Die Gegenwart muss die Katholische Kirche als Institution vor dem Hintergrund ihrer Geschichte gestalten. Dazu gehört es auch, die Fehler, die Menschen in ihr gemacht haben, einzugestehen. Die Zukunft der Kirche liegt aber nicht darin, sich auf diese schwarzen Flecke zu fixieren und in einer Schuldstarre handlungsunfähig zu werden, auch nicht darin, sie zu bleichen, sondern den weißen Hintergrund nach vorne zu stellen, im Bewusstsein der Tatsache, dass die Kirche nicht von Menschen (auch nicht vom jeweiligen Papst), sondern vom Heiligen Geist gelenkt wird.

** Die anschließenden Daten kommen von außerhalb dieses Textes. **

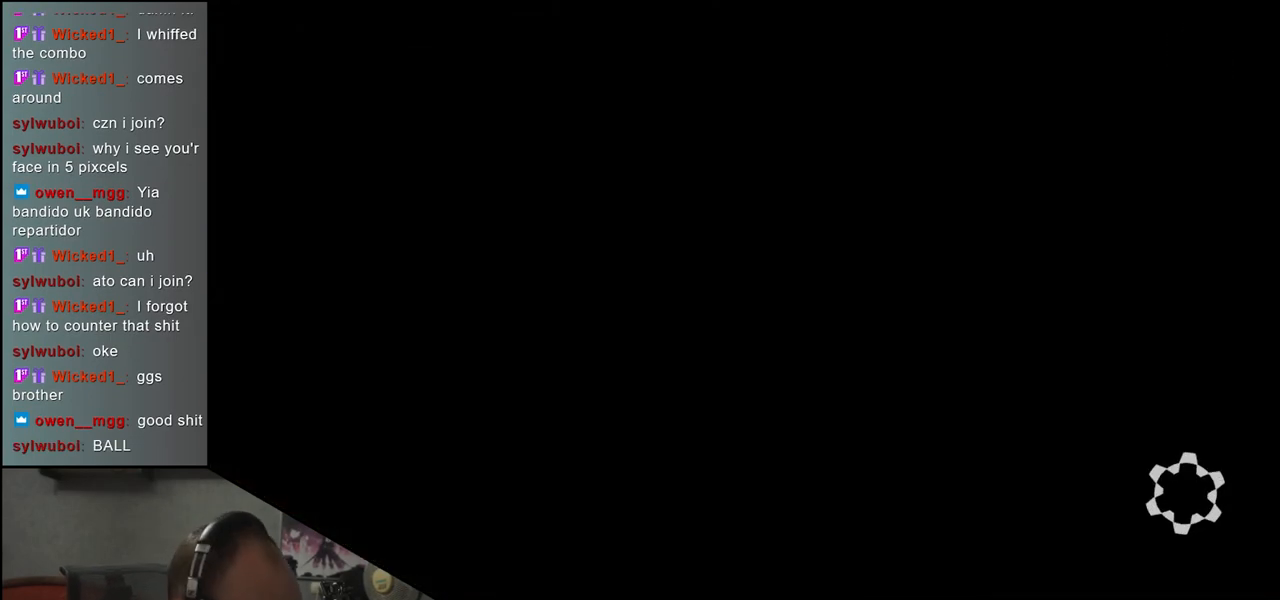
{"buttons": [], "left_stick": "center", "events": []}
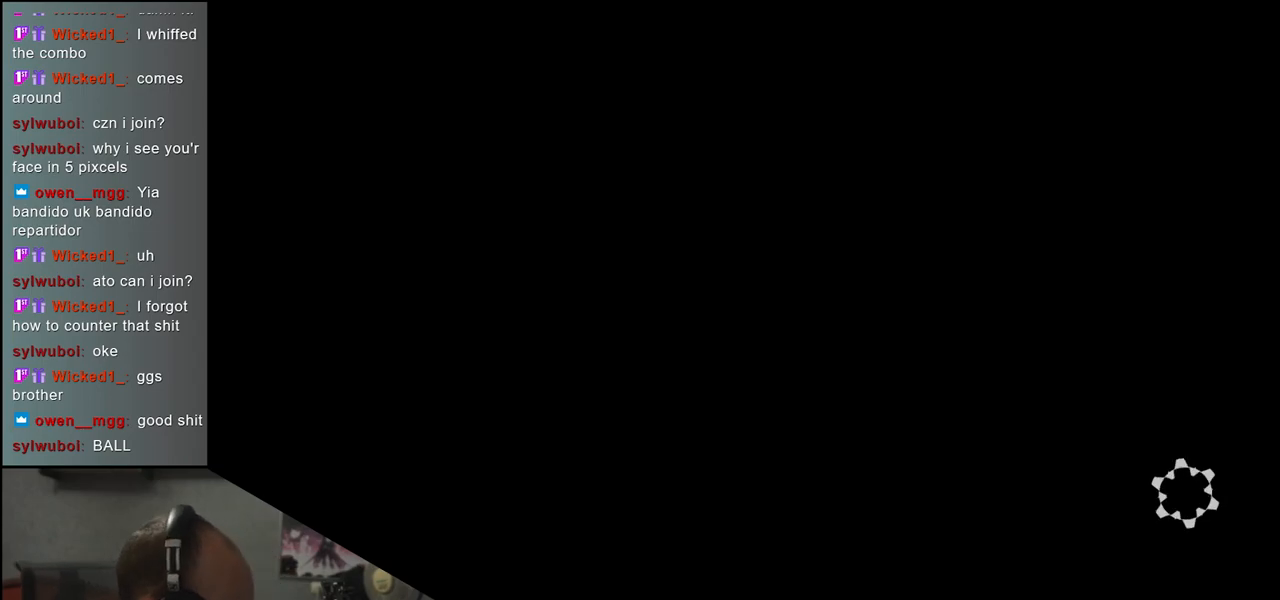
{"buttons": [], "left_stick": "center", "events": []}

Das ist vielleicht überhaupt die Erklärung, warum es die Kirche heute noch gibt, trotz der zahlreichen Irr- und Umwege, trotz der vielen weltlichen Einflüsse: weil letztlich der Heilige Geist ihr die Richtung vorgibt. Das Kirchenschiff ist stabil genug, um auch bei hohem Wellengang nicht zu kentern. Es hält die Richtung, weil die Wasserstraße ins Meer führt. Der Heilige Geist führt die Kirche zum Ziel. Aber sie, die Wasserstraße, ist breit genug, dass die Kapitäne einen Zick-Zack-Kurs fahren können – und sie tun es, in ihrer menschlichen Fehlbarkeit. Und die Matrosen machen mit. Also: Gerade die Tatsache, dass die Katholische Kirche trotz all ihrer Fehler immer noch existiert, zeigt eindrucksvoll, dass sie mehr ist als eine menschliche Institution. Sie ist Gemeinschaft in und um Christus, Gemeinschaft, die vom Heiligen Geist inspiriert und auf Gott, den Ewigen Vater, ausgerichtet ist.

Der Heilige Geist lenkt und leitet, und dennoch sind wir als Christen gemeinsam Kirche. Das Apostelkonzil in Jerusalem verwandte die Formel: „Der Heilige Geist und wir haben beschlossen“ (Apg 15, 28). Der Heilige Geist und wir – das ist die Kirche. Der Heilige Geist lenkt und leitet, doch wir müssen Ihm folgen. Das geschieht immer dann, wenn in der Kirche die Liebe wirkt. Denn es gilt: „Die Liebe erträgt alles, glaubt alles, hofft alles, hält allem stand“ (1 Kor 13, 7). So kann die Kirche der Sünder am Ende doch als Heilige Kirche betrachtet werden – als Heilige Kirche der Sünder. Und die hat heute Geburtstag.

Pfingsten ist der Geburtstag der Kirche als Gemeinschaft im Glauben. Durch das Wunder des Heiligen Geistes entsteht Verständnis jenseits der sprachlichen Verständigung. Die Kirche vereinheitlicht jenseits von Kommunikation. Durch die Liebe. Der Kirchenvater Augustinus sagt: „Was der Turmbau zu Babel zerstreute, das sammelt die Kirche. Aus einer Sprache wurden damals viele Sprachen. Wundere dich nicht, das hat der Stolz getan. Aus vielen Sprachen wurde an Pfingsten eine Sprache. Wundere dich nicht, das tut die Liebe.“

Eine solche Kirche, die über alle ethnischen und sprachlichen Grenzen hinweg Verständigung schafft, die allgemein und allumfassend (also: katholisch) ist, eine solche Kirche ist in der Tat mehr als eine Institution, weil sie ein Mysterium feiert, das menschlich und göttlich zugleich ist: Jesus Christus, den fleischgewordenen, gekreuzigten und auferstandenen Gott. Weil sie dieses Geheimnis des Glaubens birgt und es in den Sakramenten erfahrbar macht – hier und jetzt, all denen zum Zeichen der Gnade und Gegenwart Gottes, die zu ihr kommen, nicht nur als „Kirchenbesucher“, nicht nur als „Kirchenmitglieder“, sondern als Christen in der Nachfolge. Als solche dürfen wir die Kirche heute feiern.